I joined in with Claire’s long, rolling laugh, one of my favorite sounds in the world. Whenever work got particularly grisly, the two of us got giddy. Sometimes, it even helped. We polished off one of Pronto Pizza’s best in about ten minutes as Claire brought me up to date on our latest Jane Doe.
“Taking into account her exposure to the low temperature last night, I’m calling Jag Girl’s time of death somewhere ’round midnight,” she said, lobbing her empty can into the trash basket.
“The clothes were gorgeous,” she said, “but a bad fit. Too small on top, too big across the hips, but this time her shoes fit.”
“And she never walked in them, right?”
“Clean soles. And just like with Caddy Girl, that funky perfume was only on her labia.”
“When are you starting the post?”
“Soon’s I get back downstairs.”
“Want some company?”
I phoned Tracchio’s office and blew off the staff meeting. Was I rebelling against authority? Yep. Then I went out to the squad room and invited Jacobi.
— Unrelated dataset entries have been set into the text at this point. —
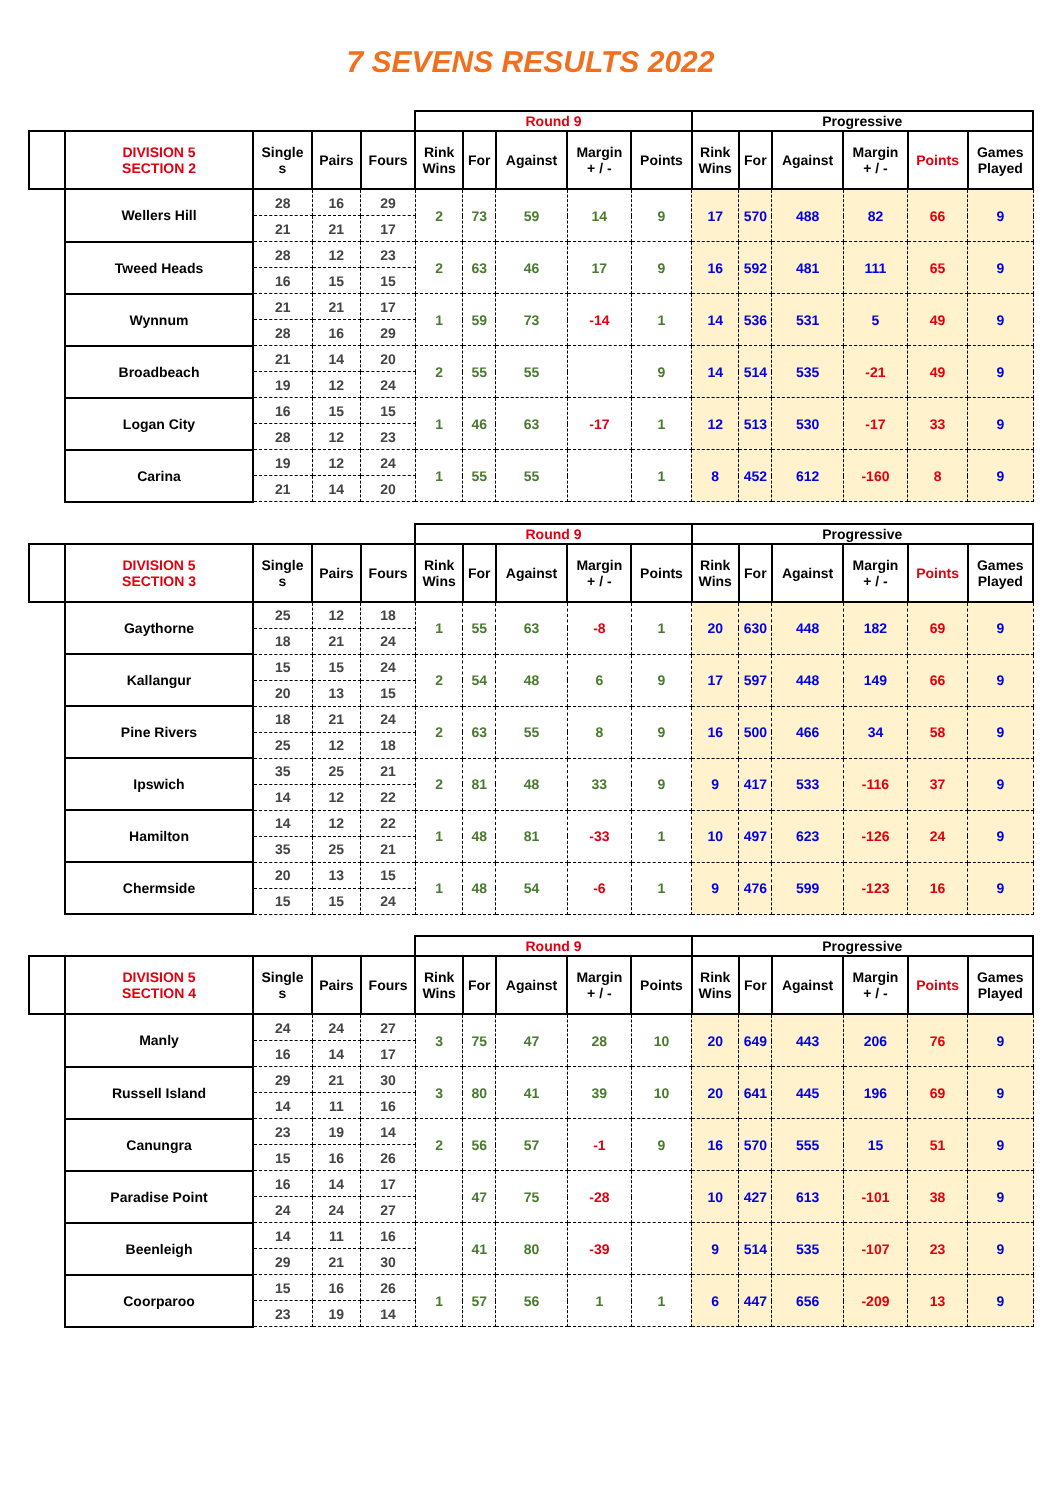7 SEVENS RESULTS 2022
| | | | | | Round 9 | | | | | Progressive | | | | | |
| | DIVISION 5 SECTION 2 | Single s | Pairs | Fours | Rink Wins | For | Against | Margin + / - | Points | Rink Wins | For | Against | Margin + / - | Points | Games Played |
| | Wellers Hill | 28 | 16 | 29 | 2 | 73 | 59 | 14 | 9 | 17 | 570 | 488 | 82 | 66 | 9 |
| | | 21 | 21 | 17 | | | | | | | | | | | |
| | Tweed Heads | 28 | 12 | 23 | 2 | 63 | 46 | 17 | 9 | 16 | 592 | 481 | 111 | 65 | 9 |
| | | 16 | 15 | 15 | | | | | | | | | | | |
| | Wynnum | 21 | 21 | 17 | 1 | 59 | 73 | -14 | 1 | 14 | 536 | 531 | 5 | 49 | 9 |
| | | 28 | 16 | 29 | | | | | | | | | | | |
| | Broadbeach | 21 | 14 | 20 | 2 | 55 | 55 | | 9 | 14 | 514 | 535 | -21 | 49 | 9 |
| | | 19 | 12 | 24 | | | | | | | | | | | |
| | Logan City | 16 | 15 | 15 | 1 | 46 | 63 | -17 | 1 | 12 | 513 | 530 | -17 | 33 | 9 |
| | | 28 | 12 | 23 | | | | | | | | | | | |
| | Carina | 19 | 12 | 24 | 1 | 55 | 55 | | 1 | 8 | 452 | 612 | -160 | 8 | 9 |
| | | 21 | 14 | 20 | | | | | | | | | | | |
| | | | | | Round 9 | | | | | Progressive | | | | | |
| | DIVISION 5 SECTION 3 | Single s | Pairs | Fours | Rink Wins | For | Against | Margin + / - | Points | Rink Wins | For | Against | Margin + / - | Points | Games Played |
| | Gaythorne | 25 | 12 | 18 | 1 | 55 | 63 | -8 | 1 | 20 | 630 | 448 | 182 | 69 | 9 |
| | | 18 | 21 | 24 | | | | | | | | | | | |
| | Kallangur | 15 | 15 | 24 | 2 | 54 | 48 | 6 | 9 | 17 | 597 | 448 | 149 | 66 | 9 |
| | | 20 | 13 | 15 | | | | | | | | | | | |
| | Pine Rivers | 18 | 21 | 24 | 2 | 63 | 55 | 8 | 9 | 16 | 500 | 466 | 34 | 58 | 9 |
| | | 25 | 12 | 18 | | | | | | | | | | | |
| | Ipswich | 35 | 25 | 21 | 2 | 81 | 48 | 33 | 9 | 9 | 417 | 533 | -116 | 37 | 9 |
| | | 14 | 12 | 22 | | | | | | | | | | | |
| | Hamilton | 14 | 12 | 22 | 1 | 48 | 81 | -33 | 1 | 10 | 497 | 623 | -126 | 24 | 9 |
| | | 35 | 25 | 21 | | | | | | | | | | | |
| | Chermside | 20 | 13 | 15 | 1 | 48 | 54 | -6 | 1 | 9 | 476 | 599 | -123 | 16 | 9 |
| | | 15 | 15 | 24 | | | | | | | | | | | |
| | | | | | Round 9 | | | | | Progressive | | | | | |
| | DIVISION 5 SECTION 4 | Single s | Pairs | Fours | Rink Wins | For | Against | Margin + / - | Points | Rink Wins | For | Against | Margin + / - | Points | Games Played |
| | Manly | 24 | 24 | 27 | 3 | 75 | 47 | 28 | 10 | 20 | 649 | 443 | 206 | 76 | 9 |
| | | 16 | 14 | 17 | | | | | | | | | | | |
| | Russell Island | 29 | 21 | 30 | 3 | 80 | 41 | 39 | 10 | 20 | 641 | 445 | 196 | 69 | 9 |
| | | 14 | 11 | 16 | | | | | | | | | | | |
| | Canungra | 23 | 19 | 14 | 2 | 56 | 57 | -1 | 9 | 16 | 570 | 555 | 15 | 51 | 9 |
| | | 15 | 16 | 26 | | | | | | | | | | | |
| | Paradise Point | 16 | 14 | 17 | | 47 | 75 | -28 | | 10 | 427 | 613 | -101 | 38 | 9 |
| | | 24 | 24 | 27 | | | | | | | | | | | |
| | Beenleigh | 14 | 11 | 16 | | 41 | 80 | -39 | | 9 | 514 | 535 | -107 | 23 | 9 |
| | | 29 | 21 | 30 | | | | | | | | | | | |
| | Coorparoo | 15 | 16 | 26 | 1 | 57 | 56 | 1 | 1 | 6 | 447 | 656 | -209 | 13 | 9 |
| | | 23 | 19 | 14 | | | | | | | | | | | |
I filled him in as we jogged down the stairs to the morgue.
Chapter 38
I ALWAYS FOUND the stark reality of the morgue, Claire’s place, a shock to the nervous system—the unforgiving white light on the dead, the sheets hiding that their insides were out. T
he empty faces. The harsh scent of antiseptics.
Somehow, the circumstances didn’t completely dim Jag Girl’s material beauty. If anything, she looked younger, and more vulnerable, than she had dressed up in designer clothes.
The purple bruise circling her neck and the dusting of bluish bruising on her upper arms seemed like an insult to her flawless skin. After several hours in the morgue, she was starting to have a bad hair day, too.
I watched as my friend slipped into her gear—cap, gown, plastic apron, and gloves. “It looks like another soft kill,” Claire said. “No knives, no guns.”
Claire positioned her scalpel to make the deep, Y-shaped incision that would run from shoulder to shoulder, meeting at Jag Girl’s breastbone and extending down to her pubis.
She pulled up her mask, lowered her face shield, spoke into the mike as she made a layer-wise dissection of the strap musculature of Jag Girl’s neck.
She peeled back a flap of skin with her forceps. Showed me and Jacobi the brownish stain in the shape of a thumbprint.
“This young lady was asphyxiated by two complete nutjob assailants,” Claire said.
“Just like with Caddy Girl, there’s no petechial hemorrhaging. So someone held her down and burked her. Pressed her neck right here with his thumb. This boy is strong.
“Someone else applied a ligature. Sort of crinkly-like. Looks like a patterned impression, consistent with the rolled edge of a plastic bag. Probably put his paw over her nose and mouth to seal the deal.”
I couldn’t help staring at the victim and imagining the freaking outrageous homicide.
“It’s making me think that this is some kind of porn fantasy come to life,” I said. “No peep-show booth, no magazine or computer screen. What fun. Real girls without any barriers. The perps can drug them, rape them, dress them up, do whatever the hell they want.”
“There’s no sign this young lady fought back,” said Claire. “So until I get the tox screen, I’m gonna go out on a limb and say she was probably drugged, too.”